These mini flourless chocolate cupcakes with sesame brittle and tahini frosting are fun to make and a treat to serve!

Flourless Choc Cupcakes

For the brittle:
1.5 c sugar
1 c black/white sesame seeds

For the tahini frosting:
1/2 cup Whole Seed Tahini
1 c butter
1.5 c powdered sugar
1/2 tsp cinnamon
1.5 tsp vanilla extract
1/2 tsp cardamom (for extra spice)

For the brittle:
1. Place the sugar into a pan and fill with water until it reaches 1/2 inch above the sugar level
2. Stir and then boil on high heat for approx. 5 minutes
3. While sugar mix is heating up, throw the sesame seeds onto a baking sheet
4. Carefully watch the sugar and take off the heat the minute it starts to turn golden
5. Spread the toffee mix over the seeds and let it cool and harden
6. Crack into big and small pieces and sprinkle over the frosting

For the tahini frosting:
1. Mix together the butter and tahini until smooth and creamy
2. Combine with the sugar and add the remaining ingredients tasting as you go (you can add more or less of the vanilla, cardamom and cinnamon according to your taste preference)
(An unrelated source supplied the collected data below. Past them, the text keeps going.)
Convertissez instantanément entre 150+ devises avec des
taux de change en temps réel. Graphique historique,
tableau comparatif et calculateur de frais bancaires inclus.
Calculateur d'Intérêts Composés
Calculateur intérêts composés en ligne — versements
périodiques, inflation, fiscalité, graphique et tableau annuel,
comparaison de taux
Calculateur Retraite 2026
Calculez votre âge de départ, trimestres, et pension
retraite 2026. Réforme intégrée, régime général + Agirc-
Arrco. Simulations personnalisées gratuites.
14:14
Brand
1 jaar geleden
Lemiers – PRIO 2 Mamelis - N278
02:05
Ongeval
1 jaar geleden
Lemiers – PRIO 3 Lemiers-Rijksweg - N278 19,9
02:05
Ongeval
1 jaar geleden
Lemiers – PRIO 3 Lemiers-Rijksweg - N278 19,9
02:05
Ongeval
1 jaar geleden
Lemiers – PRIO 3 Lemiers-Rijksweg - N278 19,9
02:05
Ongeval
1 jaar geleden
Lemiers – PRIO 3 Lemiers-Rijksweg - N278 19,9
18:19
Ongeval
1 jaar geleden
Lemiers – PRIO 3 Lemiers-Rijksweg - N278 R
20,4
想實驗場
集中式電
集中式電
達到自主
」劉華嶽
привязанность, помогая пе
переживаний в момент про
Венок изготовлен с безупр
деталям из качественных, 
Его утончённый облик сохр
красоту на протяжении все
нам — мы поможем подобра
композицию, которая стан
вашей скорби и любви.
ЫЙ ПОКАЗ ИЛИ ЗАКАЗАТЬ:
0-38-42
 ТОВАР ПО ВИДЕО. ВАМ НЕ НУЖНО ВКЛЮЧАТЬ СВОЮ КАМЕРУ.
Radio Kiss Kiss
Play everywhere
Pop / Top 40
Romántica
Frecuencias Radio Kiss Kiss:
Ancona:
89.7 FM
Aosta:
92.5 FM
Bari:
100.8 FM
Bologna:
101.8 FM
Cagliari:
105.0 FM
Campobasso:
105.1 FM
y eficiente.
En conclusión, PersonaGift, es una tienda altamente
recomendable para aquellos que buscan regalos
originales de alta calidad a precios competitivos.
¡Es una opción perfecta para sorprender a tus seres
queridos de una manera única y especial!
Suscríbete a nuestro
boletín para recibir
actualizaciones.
For the chocolate cupcakes:
We chose to use a fail-safe recipe for gluten-free chocolate cupcakes which substitutes almond meal for flour. This super simple and delicious recipe, by Australian Chef Terry Durack, is called 'The Miraculous Flour-Less Chocolate Cake' for good reason! Find the recipe here. Instead of pouring the batter into a cake tin, we used cupcake molds and baked for 30 mins instead of 40.